Hamilton Herald Masthead Attorneys Insurance Mutual of the South

Editorial


Front Page - Friday, June 22, 2018

Critic's Corner: Looking for a great summer movie? ‘Tag’ isn’t really ‘it’




Think for a moment about your childhood friends and the games you played.

Several of my friends and I played baseball in our driveways and the road outside our houses in a close-quarters neighborhood in Toledo, Ohio. During summer break, if we weren’t taking a break to eat, we were pros, playing to win the World Series.

I liked playing as Dave Concepcion, shortstop for the Big Red Machine (the Cincinnati Reds). His glove was a ball magnet and his arm had a direct line to first base.

Now imagine if you could somehow recapture those days in all of their innocence and fun – even for a moment. What do you think it would feel like to erase the years between then and now and be a boy or girl again, without a care in the world?

Hogan, Jerry, Bob, Randy and Kevin don’t know what it’s like to return to the days of their youth because they never left them. As young boys, they started playing a game of never-ending tag, and as they became adults and took on myriad responsibilities, they continued to play.

“Tag” picks up as these men are making their way through middle age. Although life has scattered them across the country, they pick up where they left off every May and play for the entire month, ambushing each other at opportune moments and calling for truces so they can man-bond.

• Short problem
Copy the part of the review of the movie Tag starting with "Critic's Corner: Looking" and going on through "to first base.", word for word.

• Source data

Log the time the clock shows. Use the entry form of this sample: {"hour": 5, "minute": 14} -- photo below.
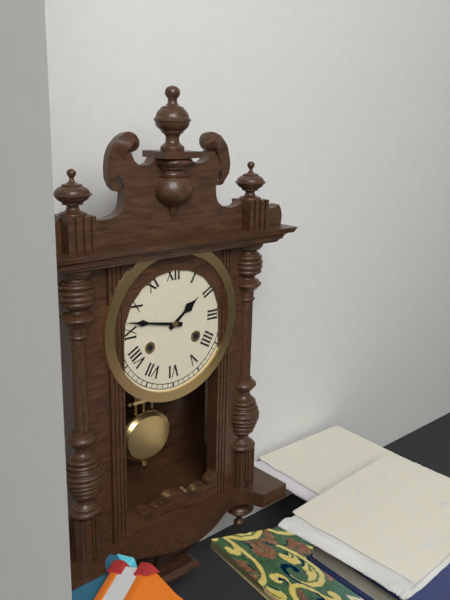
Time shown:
{"hour": 1, "minute": 47}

• Correct response
Critic's Corner: Looking for a great summer movie? ‘Tag’ isn’t really ‘it’




Think for a moment about your childhood friends and the games you played.

Several of my friends and I played baseball in our driveways and the road outside our houses in a close-quarters neighborhood in Toledo, Ohio. During summer break, if we weren’t taking a break to eat, we were pros, playing to win the World Series.

I liked playing as Dave Concepcion, shortstop for the Big Red Machine (the Cincinnati Reds). His glove was a ball magnet and his arm had a direct line to first base.